Ça n’a pas l’air mieux même dans le quartier russe. Alors que Poutine a nié l’identité nationale des Ukrainiens il n’y a pas si longtemps, l’annexion de la Crimée en 2014, le conflit de guerre qui couvait depuis longtemps dans le Donbass et l’agression russe globale au cours des six derniers mois ont fait de l’Ukraine une nation politique. De plus, même si cette guerre est terminée, les Ukrainiens détesteront les Russes pendant au moins une autre génération. Cela n’a pas été causé par les Américains, mais par Poutine avec son agression militaire et la manière dont ses troupes mènent ce conflit (fosses communes dans les territoires libérés).

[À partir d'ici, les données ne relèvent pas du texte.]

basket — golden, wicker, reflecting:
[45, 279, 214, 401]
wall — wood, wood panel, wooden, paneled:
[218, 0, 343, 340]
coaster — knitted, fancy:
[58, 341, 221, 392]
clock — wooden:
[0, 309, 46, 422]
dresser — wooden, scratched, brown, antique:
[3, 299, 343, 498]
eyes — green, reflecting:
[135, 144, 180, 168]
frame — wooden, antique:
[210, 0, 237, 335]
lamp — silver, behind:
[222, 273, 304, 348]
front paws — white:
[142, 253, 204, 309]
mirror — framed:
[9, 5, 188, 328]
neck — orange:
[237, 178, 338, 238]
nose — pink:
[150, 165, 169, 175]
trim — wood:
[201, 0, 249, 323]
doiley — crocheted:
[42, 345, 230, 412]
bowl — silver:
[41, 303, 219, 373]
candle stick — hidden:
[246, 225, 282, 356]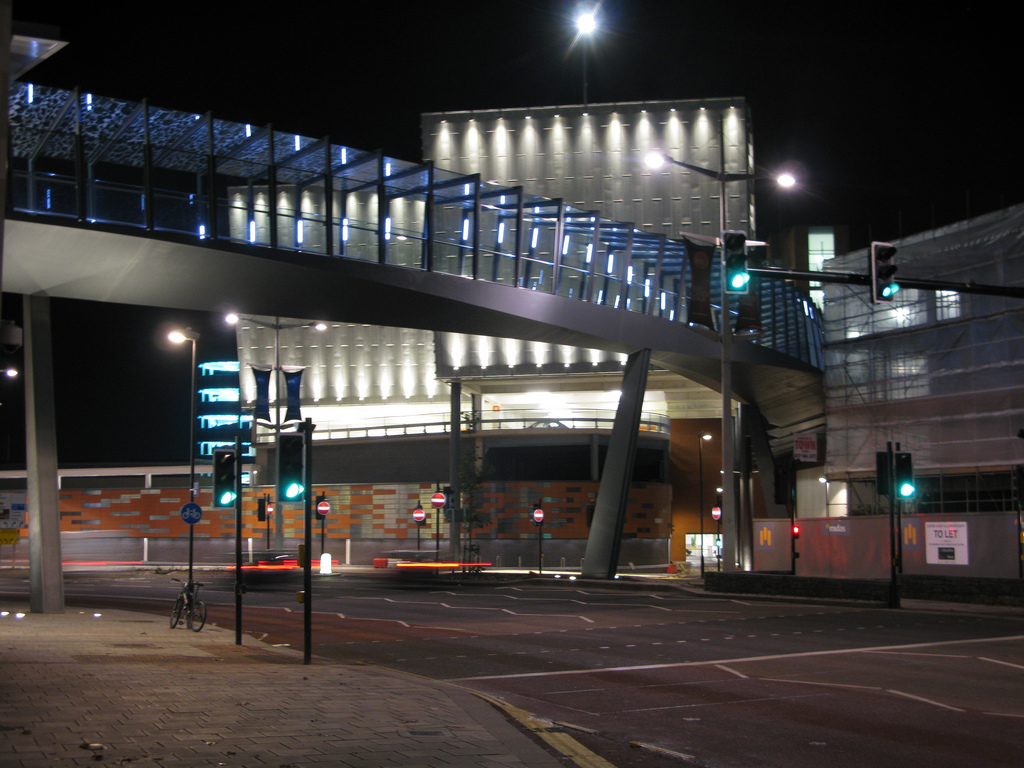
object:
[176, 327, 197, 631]
pole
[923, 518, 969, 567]
poster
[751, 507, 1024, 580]
fence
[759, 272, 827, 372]
glass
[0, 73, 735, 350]
glass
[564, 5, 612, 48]
light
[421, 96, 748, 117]
roof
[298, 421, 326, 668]
pole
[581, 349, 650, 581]
column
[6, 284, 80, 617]
column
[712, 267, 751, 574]
column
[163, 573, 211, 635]
bicycle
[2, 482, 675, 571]
wall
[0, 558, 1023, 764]
lane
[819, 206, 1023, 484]
buildings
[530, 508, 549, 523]
signs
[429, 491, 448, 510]
signs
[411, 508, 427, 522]
signs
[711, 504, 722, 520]
signs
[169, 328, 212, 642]
streetlamp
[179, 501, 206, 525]
sign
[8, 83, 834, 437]
walkway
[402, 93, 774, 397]
building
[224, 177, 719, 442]
building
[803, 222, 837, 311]
building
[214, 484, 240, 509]
light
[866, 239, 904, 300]
light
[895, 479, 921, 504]
light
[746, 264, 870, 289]
pole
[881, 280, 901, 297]
light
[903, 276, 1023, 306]
pole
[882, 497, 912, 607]
pole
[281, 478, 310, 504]
light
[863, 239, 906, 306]
light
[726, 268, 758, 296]
light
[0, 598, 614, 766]
sidewalk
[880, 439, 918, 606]
signal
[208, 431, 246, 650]
signal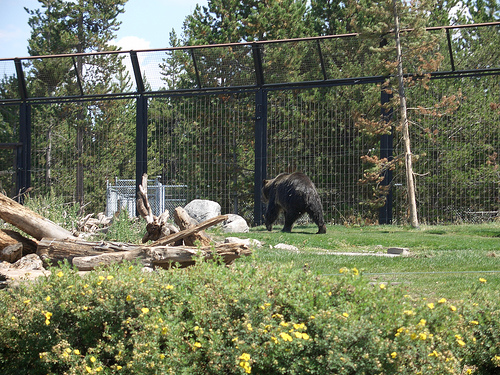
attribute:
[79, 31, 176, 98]
cloud — white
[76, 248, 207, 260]
logs — dead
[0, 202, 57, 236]
logs — dead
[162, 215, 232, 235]
logs — dead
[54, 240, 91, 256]
logs — dead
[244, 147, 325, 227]
bear — black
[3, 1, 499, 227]
trees — tall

Certains Slovaques se demandent pourquoi les États-Unis ajoutent des bûches à la guerre russo-ukrainienne avec leurs livraisons d’armes, sans lesquelles Kiev aurait peut-être capitulé depuis longtemps. Eh bien, les Américains le font parce qu’avec les Russes en 1994, dans le Mémorandum de Budapest, ils se sont engagés à respecter l’intégrité territoriale de l’Ukraine en échange de l’abandon par Kyiv des armes nucléaires sur son territoire.

Les Russes ont violé cet accord et tentent de couper une partie du territoire ukrainien pour la deuxième fois. Si les Américains n’aidaient pas l’Ukraine à défendre son intégrité territoriale dans cette situation, tous leurs efforts pour empêcher la propagation des armes nucléaires partout dans le monde en échange de garanties diplomatiques perdraient leur crédibilité à l’avenir.

D’un autre côté, si les Américains n’aidaient pas aujourd’hui l’Ukraine à se défendre contre l’agression russe, les mêmes imbéciles prétendraient tranquillement aujourd’hui que Washington a jeté Kiev par-dessus bord, tout comme Paris et Londres ont fait la Tchécoslovaquie en 1938.